[Texte présenté]
<<<<

Une greffe à faire prendre à l’école ?
Avec le développement du langage, l’enfant va entrer dans des systèmes culturels, symboliques, différents selon les civilisations, comme s’il greffait sur un potentiel « analogique » une représentation symbolique, un code qui va évoquer une quantité précise. Si elle devient intériorisée chez les adultes scolarisés, il est impossible de travailler sur des codes inhabituels : « pour votre cerveau, poser l’opération XXXIV x XXIII n’a rien à voir avec celle que vous ferez avec 34×23″… De même, passer d’une quantité à son code, dans les différentes dimensions, peut poser des problèmes spécifiques (de 76 à soixante-seize)…
Les débuts de cette dimension verbale du nombre, entre 12 mois et trois ans, sont très longs : il est plus difficile d’associer le mot « trois » à une collection de 3 que d’associer le mot « table » à la photo de la table. Le « concept de 3 » met très longtemps à devenir acquis par les enfants : à deux ans et demi, nombre d’entre eux mettent longtemps à apparier une carte de deux ballons avec une carte de trois ballons…
C’est sans doute lié à deux problèmes :
– comprendre que la « cardinalité » est attachée à un ensemble, à une collection, et non à un objet. Un enfant ne comprend pas spontanément qu’une carte de « deux lions » va avec une carte de « deux fourmis »… Il faut bien attendre quatre ans pour que cela soit acquis…
– le langage code la quantité par l’ordre : 6 est plus grand que 5, parce que 6 se dit après 5 dans la comptine numérique… Rien dans le « signe » du 5 ou du 6, purement conventionnels, ne permet de le comprendre… La connaissance de la chaine verbale ne dit rien de la compréhension réelle de la cardinalité. Et les enfants ne généralisent pas sur des nombres plus grands ce qu’ils savent faire sur des petits…
Que faire ?

>>>>

[Données]
<<<<

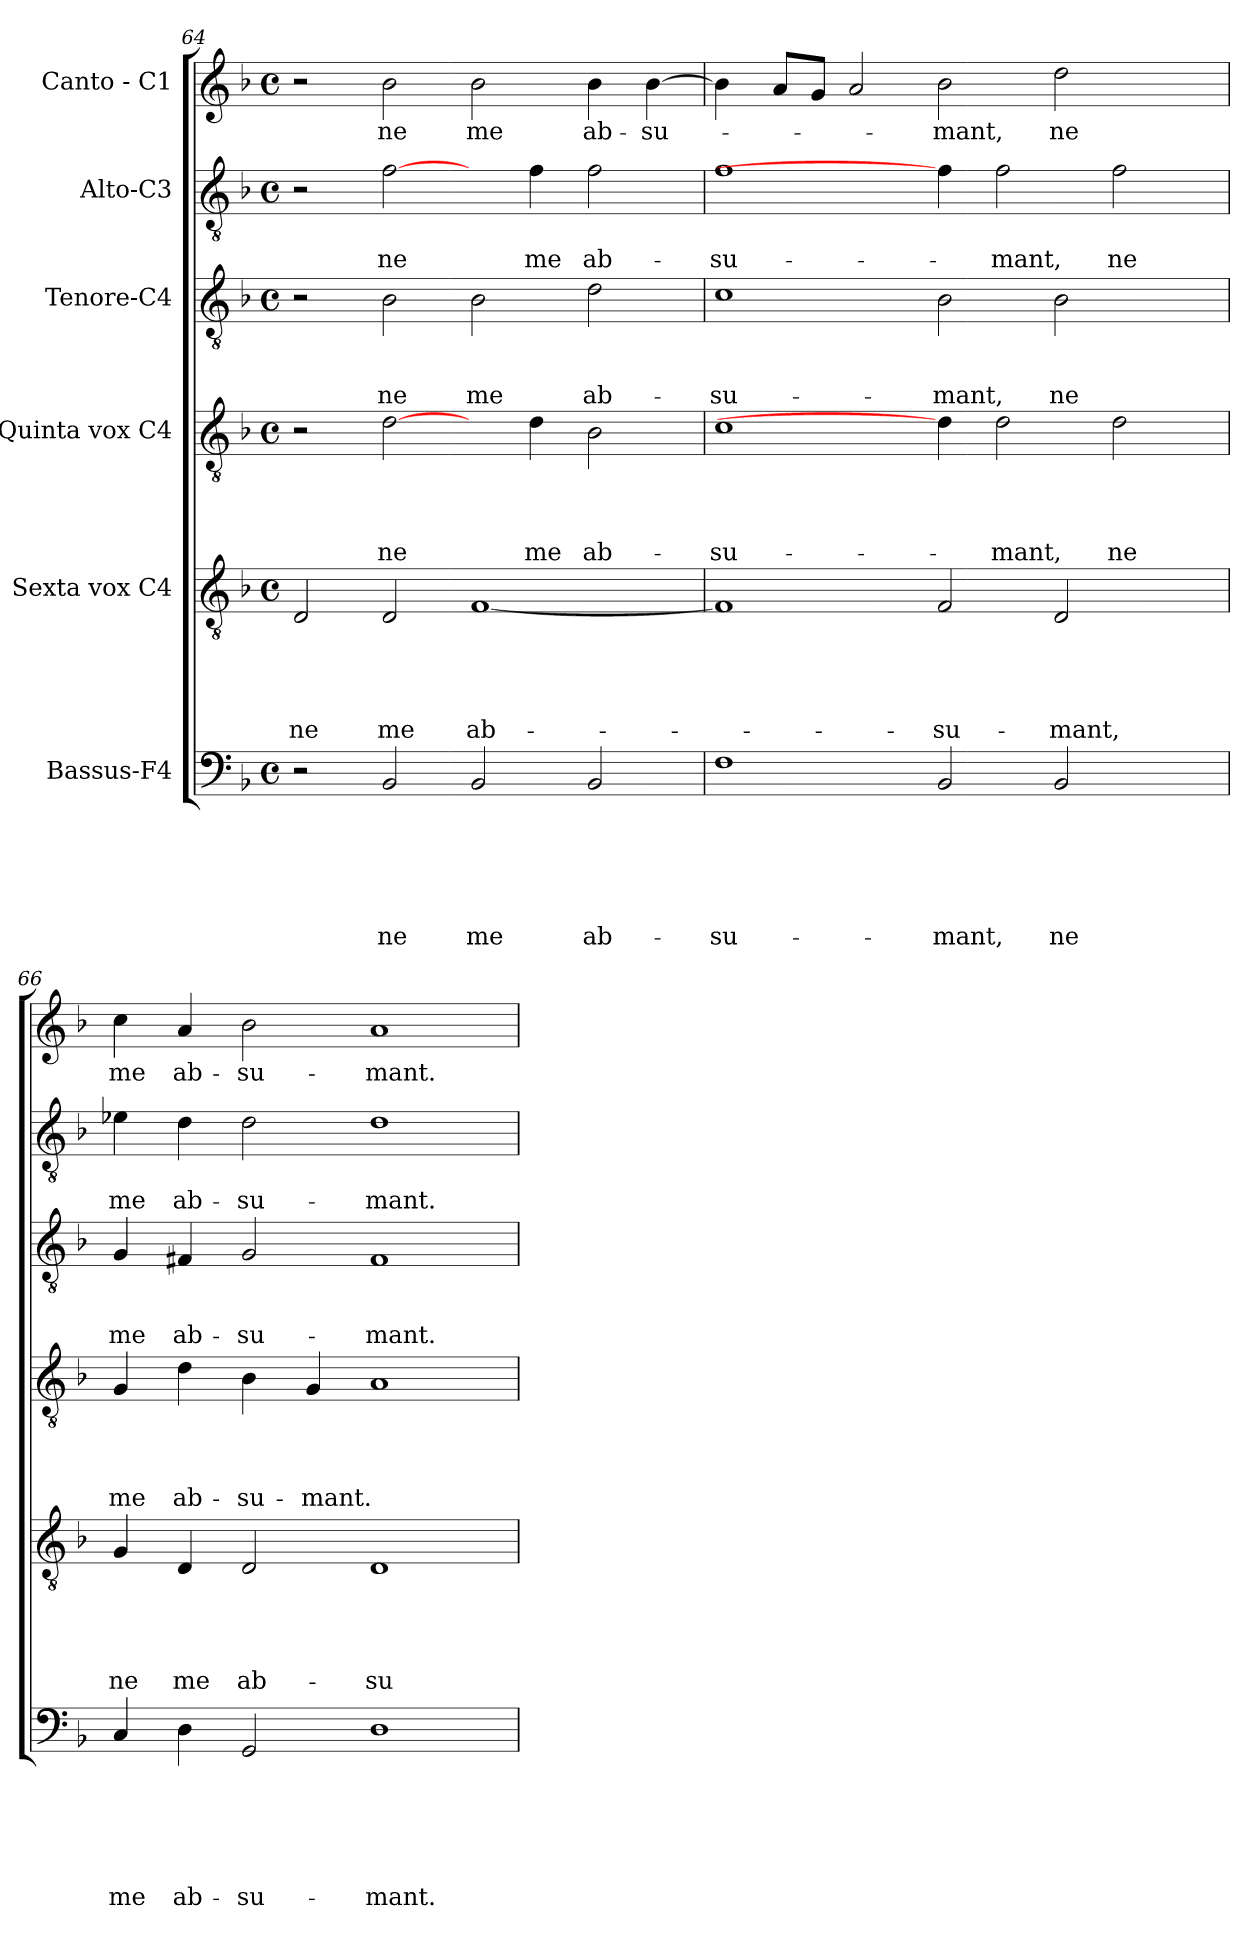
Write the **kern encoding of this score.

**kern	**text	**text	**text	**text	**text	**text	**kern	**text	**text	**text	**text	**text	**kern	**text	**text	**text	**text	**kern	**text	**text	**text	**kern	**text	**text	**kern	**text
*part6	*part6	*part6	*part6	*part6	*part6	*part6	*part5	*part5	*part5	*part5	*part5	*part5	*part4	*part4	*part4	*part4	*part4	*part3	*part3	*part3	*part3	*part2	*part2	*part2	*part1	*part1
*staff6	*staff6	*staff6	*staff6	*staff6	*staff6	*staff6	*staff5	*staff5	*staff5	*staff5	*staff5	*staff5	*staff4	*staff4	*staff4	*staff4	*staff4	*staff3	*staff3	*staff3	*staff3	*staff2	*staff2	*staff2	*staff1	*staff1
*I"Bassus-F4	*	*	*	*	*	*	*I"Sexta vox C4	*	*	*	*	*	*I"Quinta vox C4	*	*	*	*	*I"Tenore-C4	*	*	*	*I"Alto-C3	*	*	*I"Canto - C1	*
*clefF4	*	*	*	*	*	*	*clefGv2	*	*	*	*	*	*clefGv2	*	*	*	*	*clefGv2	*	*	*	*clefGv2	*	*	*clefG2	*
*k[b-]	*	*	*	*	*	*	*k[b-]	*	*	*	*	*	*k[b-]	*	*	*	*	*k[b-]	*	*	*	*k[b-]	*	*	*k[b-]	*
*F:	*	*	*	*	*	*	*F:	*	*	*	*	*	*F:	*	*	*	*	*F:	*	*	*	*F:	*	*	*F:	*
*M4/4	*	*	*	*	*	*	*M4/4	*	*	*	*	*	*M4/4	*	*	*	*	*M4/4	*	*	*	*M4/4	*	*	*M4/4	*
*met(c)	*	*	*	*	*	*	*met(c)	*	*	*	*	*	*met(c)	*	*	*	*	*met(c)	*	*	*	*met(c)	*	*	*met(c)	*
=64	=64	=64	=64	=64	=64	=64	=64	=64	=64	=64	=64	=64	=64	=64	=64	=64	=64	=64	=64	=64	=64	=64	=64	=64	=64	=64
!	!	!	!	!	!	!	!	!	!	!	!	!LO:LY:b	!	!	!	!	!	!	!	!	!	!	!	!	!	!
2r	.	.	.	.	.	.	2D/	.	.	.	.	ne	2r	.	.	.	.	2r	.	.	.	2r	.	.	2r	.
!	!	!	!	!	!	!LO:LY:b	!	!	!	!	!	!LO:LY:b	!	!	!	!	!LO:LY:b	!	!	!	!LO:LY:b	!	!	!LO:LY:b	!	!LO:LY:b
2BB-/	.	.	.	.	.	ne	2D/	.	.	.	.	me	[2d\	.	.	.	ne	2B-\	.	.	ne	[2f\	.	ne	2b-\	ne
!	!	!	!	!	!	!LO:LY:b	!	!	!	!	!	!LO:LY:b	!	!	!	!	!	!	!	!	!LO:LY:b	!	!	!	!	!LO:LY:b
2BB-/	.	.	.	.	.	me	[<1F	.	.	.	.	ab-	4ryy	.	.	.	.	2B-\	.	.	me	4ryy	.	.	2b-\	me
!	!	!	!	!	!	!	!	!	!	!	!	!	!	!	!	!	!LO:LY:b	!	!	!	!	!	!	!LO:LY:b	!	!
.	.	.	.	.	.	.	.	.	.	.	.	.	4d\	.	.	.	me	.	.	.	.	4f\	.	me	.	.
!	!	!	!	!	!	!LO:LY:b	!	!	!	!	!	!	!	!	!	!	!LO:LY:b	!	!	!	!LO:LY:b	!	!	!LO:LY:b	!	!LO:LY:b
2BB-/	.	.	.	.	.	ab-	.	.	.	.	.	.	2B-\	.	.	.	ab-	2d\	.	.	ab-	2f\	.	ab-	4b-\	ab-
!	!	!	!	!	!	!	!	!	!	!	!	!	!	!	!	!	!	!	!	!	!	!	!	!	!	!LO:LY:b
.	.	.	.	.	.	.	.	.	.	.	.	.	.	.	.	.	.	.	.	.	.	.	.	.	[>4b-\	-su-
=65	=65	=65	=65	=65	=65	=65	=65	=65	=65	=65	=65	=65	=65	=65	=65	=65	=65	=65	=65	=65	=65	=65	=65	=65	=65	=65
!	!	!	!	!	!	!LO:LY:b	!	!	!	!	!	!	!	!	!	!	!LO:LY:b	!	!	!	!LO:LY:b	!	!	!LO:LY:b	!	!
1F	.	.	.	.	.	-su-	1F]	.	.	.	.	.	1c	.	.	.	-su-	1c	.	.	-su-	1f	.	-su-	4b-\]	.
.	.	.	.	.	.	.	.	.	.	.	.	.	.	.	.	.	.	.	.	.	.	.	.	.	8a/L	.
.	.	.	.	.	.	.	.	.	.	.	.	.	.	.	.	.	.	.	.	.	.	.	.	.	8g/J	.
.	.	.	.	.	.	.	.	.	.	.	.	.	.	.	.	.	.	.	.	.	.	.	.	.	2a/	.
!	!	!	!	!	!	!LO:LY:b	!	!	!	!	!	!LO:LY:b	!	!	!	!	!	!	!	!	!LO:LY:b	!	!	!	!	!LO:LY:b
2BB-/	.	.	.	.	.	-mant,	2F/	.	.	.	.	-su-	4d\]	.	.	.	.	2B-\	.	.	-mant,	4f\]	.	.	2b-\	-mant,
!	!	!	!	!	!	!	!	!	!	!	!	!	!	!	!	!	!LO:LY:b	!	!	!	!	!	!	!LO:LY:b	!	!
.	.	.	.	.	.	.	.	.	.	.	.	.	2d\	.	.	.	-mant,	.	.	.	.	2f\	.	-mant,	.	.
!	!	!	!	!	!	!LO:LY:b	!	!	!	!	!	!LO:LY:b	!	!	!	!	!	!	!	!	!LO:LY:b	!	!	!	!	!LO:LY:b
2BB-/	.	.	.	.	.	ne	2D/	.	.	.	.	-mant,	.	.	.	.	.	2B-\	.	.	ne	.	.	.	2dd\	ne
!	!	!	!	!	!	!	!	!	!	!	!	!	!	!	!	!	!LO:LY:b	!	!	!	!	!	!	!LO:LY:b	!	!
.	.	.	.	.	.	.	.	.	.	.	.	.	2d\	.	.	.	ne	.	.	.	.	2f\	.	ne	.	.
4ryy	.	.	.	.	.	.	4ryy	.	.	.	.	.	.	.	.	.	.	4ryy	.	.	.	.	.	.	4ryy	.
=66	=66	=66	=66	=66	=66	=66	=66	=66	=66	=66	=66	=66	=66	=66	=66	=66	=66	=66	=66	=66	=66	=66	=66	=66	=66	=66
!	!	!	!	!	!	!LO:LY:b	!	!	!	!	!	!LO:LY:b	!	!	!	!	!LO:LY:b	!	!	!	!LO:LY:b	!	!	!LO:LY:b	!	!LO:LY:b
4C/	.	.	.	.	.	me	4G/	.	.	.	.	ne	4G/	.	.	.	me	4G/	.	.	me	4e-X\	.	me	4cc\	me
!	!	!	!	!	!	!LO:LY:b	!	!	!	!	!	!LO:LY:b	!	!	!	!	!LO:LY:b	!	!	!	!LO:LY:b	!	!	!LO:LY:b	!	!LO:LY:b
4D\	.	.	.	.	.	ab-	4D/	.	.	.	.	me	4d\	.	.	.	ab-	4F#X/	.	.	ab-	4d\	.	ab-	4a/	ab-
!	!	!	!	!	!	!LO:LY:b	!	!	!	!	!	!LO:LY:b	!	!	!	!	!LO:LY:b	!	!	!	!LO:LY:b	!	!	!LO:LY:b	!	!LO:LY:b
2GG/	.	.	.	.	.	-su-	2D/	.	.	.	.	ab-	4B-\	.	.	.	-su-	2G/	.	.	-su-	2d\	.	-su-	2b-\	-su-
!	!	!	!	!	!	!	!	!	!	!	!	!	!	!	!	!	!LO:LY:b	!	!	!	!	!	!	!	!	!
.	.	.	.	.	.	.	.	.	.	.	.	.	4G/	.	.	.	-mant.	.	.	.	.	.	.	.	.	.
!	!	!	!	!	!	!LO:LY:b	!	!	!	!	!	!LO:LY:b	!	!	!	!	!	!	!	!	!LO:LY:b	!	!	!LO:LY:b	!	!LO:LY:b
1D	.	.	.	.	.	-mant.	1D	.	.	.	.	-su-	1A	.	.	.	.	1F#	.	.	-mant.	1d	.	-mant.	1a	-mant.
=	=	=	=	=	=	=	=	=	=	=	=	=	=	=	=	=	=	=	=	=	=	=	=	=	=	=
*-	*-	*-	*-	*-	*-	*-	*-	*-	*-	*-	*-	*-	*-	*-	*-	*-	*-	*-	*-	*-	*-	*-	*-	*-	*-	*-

>>>>

[Objectif]
D'après le texte présenté, à quel âge un enfant a-t-il compris qu'une carte de « deux lions » va avec une carte de « deux fourmis » ?

[Corrigé]
Il faut attendre quatre ans pour que cela soit acquis.